In their book The Image of St Dunstan, authors Nigel Ramsay and Margaret Sparks suggest that the idea for placing himself in the image comes to St Dunstan from a 9th-century manuscript by another monk, Rabanus Maurus. Maurus wrote and illuminated a poem, De laudibus sanctae crucis (“The praise of holy cross”), a collection of manuscript poems presenting the sacred symbol in words, images, and numbers. One of the illuminated poems (in which every line has the same number of letters) can be seen here:

As we can see, Rabanus Maurus portrayed himself adoring the cross. 

When I looked at the St Dunstan image. It immediately brought to mind two others. First was from the 13th-century England and by the monk Matthew Paris:

Here Paris has referred to himself as -‘Frat[er] Mathias Parisiensi[s]’- Brother Matthew Paris. It might be that Paris got the idea of including himself from Dunstan, who first got the idea from Maurus, I cannot say. But it occurs to me that it is as likely that all three, Maurus, St Dunstan and Paris are working within a tradition in which the scribe portrays himself humbling himself before a holy patron. This being the case it might be that none is aware of the work of any of their predecessors directly.

Another connection that occurred to me as I look at the St Dunstan image is that of the San Damiano crucifixion in the Basilica of St Francis in Assisi, in Umbria, Italy. 

The facial features of each are striking, to me at least, as being similar to the other. I had always been under the impression that the San Damiano crucifixion had its origins in 9th century Syria, but most references I can find nowadays seem to have revised that idea and no suggest that it was painted by an Italian artist in the 12th century. So assuming the latter to be true, we might ask when the 12th century artists saw the St Dunstan image? Or are both following a established tradition for what the face of Christ looks like, with each being aware of a number of similar images. 

Again I do not know the answer to this question. 

What does seem to be apparent, however, is that artists in the past, were looking at each others’ work and happily replicating and adapting what they saw in order to create their own work. This is good practice for it is the means by which tradition is passed on. 

Following traditional forms in art is almost antithetical to the modern mindset by which everyone tries to be different from those who preceded them in order to demonstrate ‘originality’. However, as Christians, until we re-establish a mindset by which artists copy each other’s works with understanding and deliberatelyseek to adapt or change only what is necessary to meet the needs of their commission, we cannot re-establish a sacred art tradition in the Church today.
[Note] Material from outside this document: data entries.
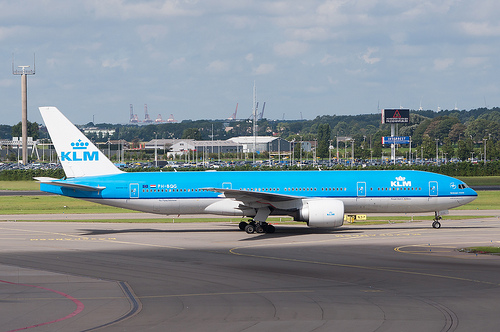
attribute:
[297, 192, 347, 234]
engine — large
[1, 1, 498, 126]
clouds — white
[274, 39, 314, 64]
cloud — white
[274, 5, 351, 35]
cloud — white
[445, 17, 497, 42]
cloud — white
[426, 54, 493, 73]
cloud — white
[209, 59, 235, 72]
cloud — white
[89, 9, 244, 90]
clouds — white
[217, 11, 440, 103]
clouds — white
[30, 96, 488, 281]
line — large, pink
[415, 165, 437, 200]
ground — brown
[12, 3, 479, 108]
sky — cloudy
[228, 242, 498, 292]
line — yellow, large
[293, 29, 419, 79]
clouds — white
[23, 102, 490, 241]
airplane — blue, blue and white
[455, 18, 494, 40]
clouds — white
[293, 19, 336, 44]
clouds — white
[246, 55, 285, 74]
clouds — white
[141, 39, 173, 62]
clouds — white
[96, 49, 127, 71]
clouds — white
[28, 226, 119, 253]
lines — painted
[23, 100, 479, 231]
plane — blue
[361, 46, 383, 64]
cloud — small, white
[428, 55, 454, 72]
cloud — small, white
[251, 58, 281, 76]
cloud — small, white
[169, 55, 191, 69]
cloud — small, white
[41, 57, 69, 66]
cloud — small, white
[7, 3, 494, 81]
clouds — white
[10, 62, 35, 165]
tower — radio control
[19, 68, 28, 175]
pole — tall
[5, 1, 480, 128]
sky — blue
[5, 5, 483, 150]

A hermeneutic that dictates that artists do as little original work as possible (rather than as much as they can), is one that respects the past and, paradoxically, allows for the development of steadily better work in the future. In this sense tradition has its hands on the tiller that guides present day artists as they develop new and inspired work. 

So whichever works from the past eventurally do inspire the new tradition of the future, it will take a team of artists who view themselves as humble scribes, in the manner of Paris, Dunstan and Maurus, rather than feted original geniuses for it to happen!